TEXT EXCERPT:

26 October 2012 | News | By BioSpectrum Bureau

Stem cell model for hereditary disease developed

Scientists at the University of Maryland School of Medicine develop stem cell model for hereditary disease

Scientists at the University of Maryland School of Medicine develop stem cell model for hereditary disease

Singapore: Scientists at the University of Maryland School of Medicine have developed a new method of using adult stem cells as a model for the hereditary condition, Gaucher disease. This development could help accelerate the discovery of new and effective therapies for the disease and similar other conditions such as Parkinson's.

The scientists reprogrammed stem cells to help them develop into cells that are genetically similar and react to drugs in a similar way as cells from patients with Gaucher disease. The stem cells will allow the scientists to test potential new therapies in a dish, accelerating the process toward drug discovery. The research has been published online in the journal the Proceedings of the National Academy of Sciences (PNAS).

"We have created a model for all three types of Gaucher disease, and used stem cell-based tests to evaluate the effectiveness of therapies," said Dr Ricardo Feldman., senior author of the paper and associate professor, microbiology and immunology, University of Maryland School of Medicine.

Dr Feldman, who is also a research scientist at the University of Maryland Center for Stem Cell Biology and Regenerative Medicine, said that, "Our findings have potential to help patients with other neurodegenerative diseases as well. For example, about 10 percent of Parkinson's disease patients carry mutations in the recessive gene for Gaucher disease, making our research possibly significant for Parkinson's disease as well."

The study was funded with $1.7 million in grants from the Maryland Stem Cell Research Fund. Scientists received a start-up grant for $200,000 in 2007 and a larger, five-year grant for $1.5 million in 2009.

(Saved data entries)
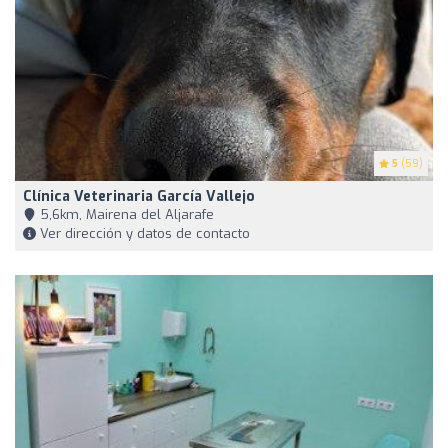
5
(59)
Clínica Veterinaria García Vallejo
5,6km, Mairena del Aljarafe
Ver dirección y datos de contacto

WHAT TO DO:
A. How much was the five-year grant that the scientists received in 2009, according to the Gaucher disease article?
B. Using the Gaucher disease article, explain why the research might also matter for Parkinson's disease.
These entries have nothing to do with the Gaucher disease article.

SOLUTIONS IN ORDER:
A. $1.5 million.

B. About 10 percent of Parkinson's disease patients carry mutations in the recessive gene for Gaucher disease. That link makes the Gaucher research possibly significant for Parkinson's as well.